Irma la Douce met l’Odéon de Marseille à la joie
Fruit d’un trio créatif : Raymond Legrand pour la musique (réorchestrée par Gérard Daguerre), Marguerite Monnot (parolière d’Édith Piaf) pour le texte, Alexandre Breffort (journaliste au Canard enchaîné) pour l’histoire, cette douce Irma narre le destin d’un couple au grand cœur et à la petite vertu, une prostituée et son maquereau, non pas du Vieux Port mais dans le Paris des Faubourgs, près du Pont Caulaincourt.
Les décors alternent et la scénographie s’inscrit dans les univers visuels du cinéma de genre des années 1950, avec quelques incursions dans une filmographie plus récente (l’évasion du bagne à la Stanley Kubrick) : juste retour d’une adaptation de l’œuvre au cinéma hollywoodien par Billy Wilder en 1963.
Entre faire-le-trottoir et faire-le-mur, le livret tente d’associer provocation impudique et célébration de la famille traditionnelle, au gré des accoutrements successifs d’Irma. Certaines séquences explorent les confins de cette forme de spectacle, en particulier dans le deuxième acte, telles la scène du bagne (et sa lenteur de remplissage) et celle du procès (et sa pesanteur de boulevard).
La petite fosse de l’Odéon réunit une fine équipe de musiciens spécialisés du genre, dirigés depuis leurs claviers par André et Christian Mornet. Claviers multiples, accordéon, contrebasse et batterie jouent leur partition avec pittoresque, sonorité et efficacité. Le timbre d’ensemble a du “groove”, entre bastringue, musette et music-hall.
Irma la Douce est l’affriolante Laurence Janot, tout en présence et en dépense physique. L’interprétation, délurée par le jeu de jambe, de rein et de lingerie fine, est contenue par des accents émouvants. Le registre de ses airs, lesté d’un réalisme chansonnier, est majoritairement cantonné dans le médium.
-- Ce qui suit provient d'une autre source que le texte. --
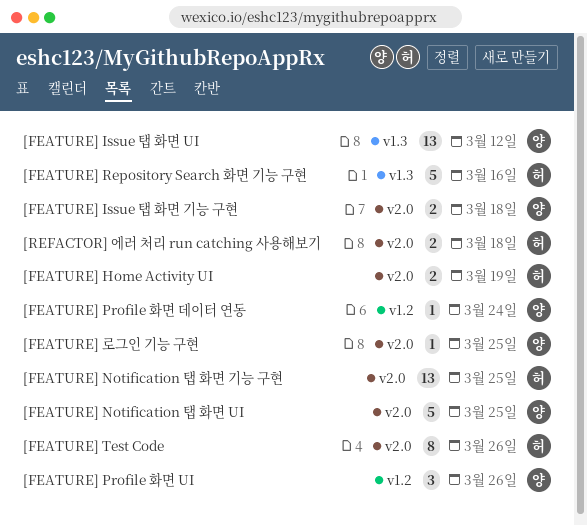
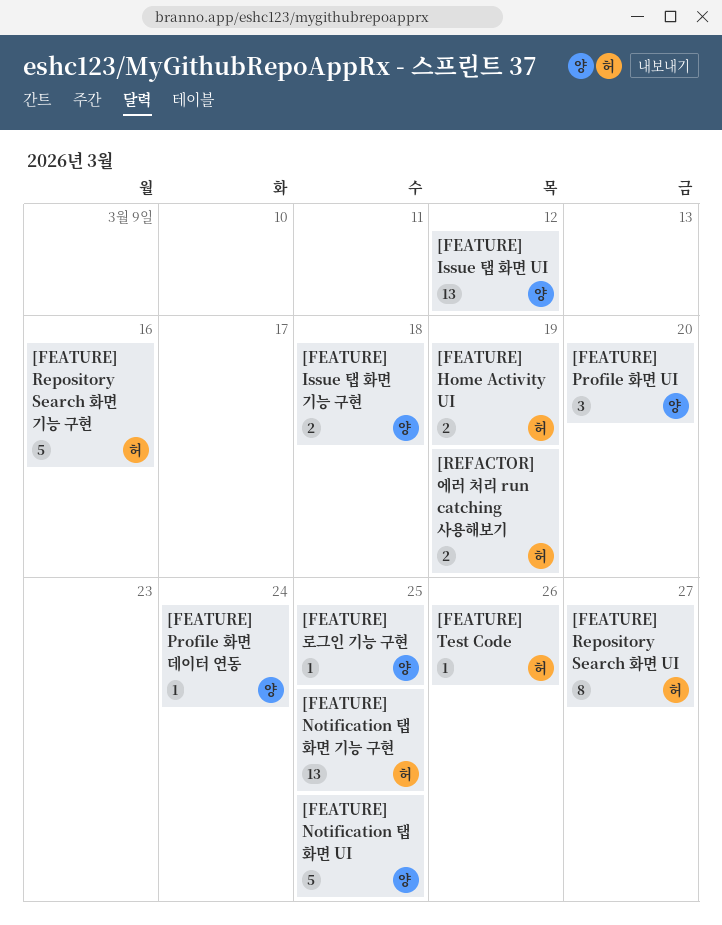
[FEATURE] Profile 화면 UI, due: Mar 26 -> Mar 20
[FEATURE] Repository Search 화면 UI: none -> present
[FEATURE] Test Code, estimate: 8 -> 1
[REFACTOR] 에러 처리 run catching 사용해보기, due: Mar 18 -> Mar 19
Quelques aigus, trop rares, lui permettent de percer vocalement. Nestor le Fripé/Oscar est tenu par Gregory Benchenafi. Il crève l’écran scénique par son incarnation physique irrésistible, sa solide diction, et surtout ses inflexions vocales à la Michel Legrand, digne des Parapluies de Faubourgs. Gigi la tenancière, tenue fort justement par Cécile Galois, domine vocalement la distribution, par la ductilité de son organe, la sûreté de sa présence et de ses expressions. Le grave se fait vériste, à la manière des chanteuses à texte, tandis que l’aigu se fait lyrique, à la manière des chanteuses à voix, depuis la Seine jusqu’à la scène.
Bob, son mac, au sourire contagieux et à la vocalité loyale, est campé par le metteur en scène Jacques Duparc, tandis que Francis Dudziak confère sa pâte vocale à Polyte le mou et à Frangipane. Bien d’autres rôles multiples (Jacques Lemaire, Grégory Juppin, Florian Cléret, Jean-Claude Calon et Jean Goltier) parachèvent ce microcosme de sympathiques voyous ou d’improbables fonctionnaires, réunis dans une heureuse ou outrancière symphonie argotique.
L’aspect le plus subtil du spectacle réside dans son heureux franchissement du quatrième mur, danseurs et chanteurs investissant systématiquement les allées de la salle, au plus près du public. Le moins subtil repose sur un comique de boulevard, délaissant le chant, pour les (grosses) ficelles de la répétition, du loufoque et du gaguesque : « expérience de l’infini », d’après le mot d’esprit d’un comique qui n’en manquait pas, Fernand Raynaud.
Le spectacle est bruyamment ovationné par un public heureux d’avoir été tenu en équilibre sur le fil du rasoir entre histoire de fées et conte de fesses.